Passage provided Block Start

Lynn Lincoln Sarko, Keller Rohrback, Seattle, Wash., for defendant-appellant.

Ronald J. Friedman, Asst. U.S. Atty., Seattle, Wash., for plaintiff-appellee.

Appeal from the United States District Court for the Western District of Washington (Seattle).

Before WALLACE and NELSON, Circuit Judges, and WILSON,*  District Judge.

WALLACE, Circuit Judge:


Kincaid appeals his sentence following a guilty plea. He argues that the district court erred in applying the Sentencing Guidelines to determine the appropriate sentence. The district court had jurisdiction pursuant to 28 U.S.C. § 1330 and we have jurisdiction over this timely appeal pursuant to 28 U.S.C. § 1291. We affirm in part and vacate and remand in part.

* Kincaid was charged with 14 counts relating to participation in a cocaine distribution conspiracy. On January 6, 1989, Kincaid pled guilty to two counts: distribution of more than 500 grams of cocaine on July 27, 1988, in violation of 21 U.S.C. § 841(a) (1) and Sec. 841(b) (1) (B) (Count 2); and money laundering on or about September 16, 1987, in violation of 18 U.S.C. § 1956(a) (1) (A) (Count 3). On March 17, 1989, the district judge sentenced Kincaid to 78 months in prison and a $15,000 fine for Count 2, and imposed an identical concurrent prison term for Count 3. In determining the sentences, the district judge acted pursuant to the Sentencing Guidelines of the Sentencing Reform Act of 1984, 18 U.S.C. §§ 3551-3625, 3673, 3742; 28 U.S.C. §§ 991-998.

II

The offense charged in Count 2 occurred on July 27, 1988. The Sentencing Guidelines took effect on November 11, 1987. However, Kincaid argues that the Guidelines should not be applied because this circuit declared them unconstitutional prior to his plea.

On August 23, 1988, we held the Guidelines unconstitutional. Gubiensio-Ortiz v. Kanahele, 857 F.2d 1245 (9th Cir. 1988). On January 19, 1989, after Kincaid's plea but before his sentencing, the Supreme Court decided Mistretta v. United States, 488 U.S. 361, 109 S. Ct. 647, 102 L. Ed. 2d 714 (1989). The Court held in Mistretta that the Guidelines were constitutional, implicitly overruling Gubiensio-Ortiz. On the basis of Mistretta, the district court applied the Sentencing Guidelines to Kincaid.

Passage provided Block End
Given records Block Start

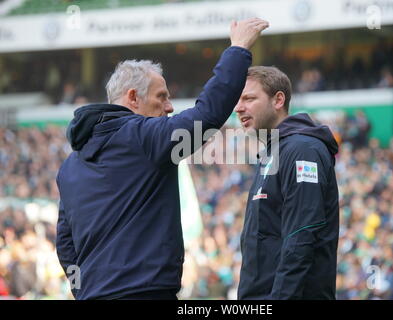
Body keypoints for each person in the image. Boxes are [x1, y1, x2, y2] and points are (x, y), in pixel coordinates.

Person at [55, 18, 269, 300]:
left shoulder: (69, 166)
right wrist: (238, 49)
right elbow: (206, 117)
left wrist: (81, 289)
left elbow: (66, 247)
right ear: (133, 97)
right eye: (162, 97)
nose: (169, 107)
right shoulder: (143, 137)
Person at [234, 66, 339, 299]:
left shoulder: (302, 149)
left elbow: (302, 235)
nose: (238, 107)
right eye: (237, 100)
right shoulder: (274, 152)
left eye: (249, 98)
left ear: (278, 100)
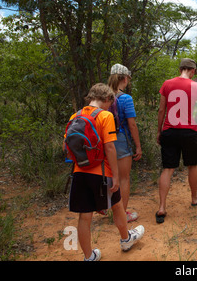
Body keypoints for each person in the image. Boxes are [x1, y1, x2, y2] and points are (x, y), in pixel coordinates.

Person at [64, 83, 144, 261]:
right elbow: (109, 148)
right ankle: (126, 239)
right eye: (110, 102)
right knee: (117, 205)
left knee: (84, 217)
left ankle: (89, 256)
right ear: (107, 99)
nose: (110, 106)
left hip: (79, 172)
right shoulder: (105, 116)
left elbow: (67, 147)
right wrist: (115, 176)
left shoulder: (75, 116)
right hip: (101, 172)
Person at [156, 59, 197, 224]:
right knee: (192, 165)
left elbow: (162, 109)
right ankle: (194, 198)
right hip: (189, 132)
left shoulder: (167, 84)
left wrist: (159, 131)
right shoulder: (196, 86)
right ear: (193, 71)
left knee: (168, 169)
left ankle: (162, 207)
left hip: (169, 131)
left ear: (180, 69)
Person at [107, 64, 142, 223]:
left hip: (103, 140)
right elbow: (132, 124)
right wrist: (138, 145)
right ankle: (122, 214)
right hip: (120, 140)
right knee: (123, 178)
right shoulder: (125, 98)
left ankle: (105, 206)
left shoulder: (102, 96)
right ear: (123, 78)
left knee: (108, 175)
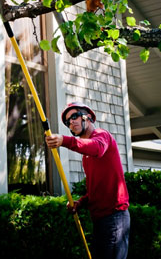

Given records Block End

▶ **Problems and tasks**
1. For each statement below, say yes or no to whether it agrees with the Kincaid opinion, and quote the deciding words.
(a) Kincaid pled guilty to all 14 counts.
(b) The Supreme Court decided Mistretta after Kincaid's plea but before his sentencing.
(c) The district judge imposed a $15,000 fine for Count 3.
2. Answer these questions from the Kincaid opinion:
(a) On what date did the Sentencing Guidelines take effect?
(b) How many months in prison did Kincaid receive for Count 2?
(c) Which circuit judge wrote the opinion?
3. Reproduce the Kincaid opinion between "Appeal from the" and "remand in part.", inclusive.

▶ **Answers**
1.
(a) No: "Kincaid pled guilty to two counts"
(b) Yes: "On January 19, 1989, after Kincaid's plea but before his sentencing, the Supreme Court decided Mistretta v. United States"
(c) No: "a $15,000 fine for Count 2, and imposed an identical concurrent prison term for Count 3"

2.
(a) November 11, 1987
(b) 78 months
(c) Wallace

3.
Appeal from the United States District Court for the Western District of Washington (Seattle).

Before WALLACE and NELSON, Circuit Judges, and WILSON,*  District Judge.

WALLACE, Circuit Judge:


Kincaid appeals his sentence following a guilty plea. He argues that the district court erred in applying the Sentencing Guidelines to determine the appropriate sentence. The district court had jurisdiction pursuant to 28 U.S.C. § 1330 and we have jurisdiction over this timely appeal pursuant to 28 U.S.C. § 1291. We affirm in part and vacate and remand in part.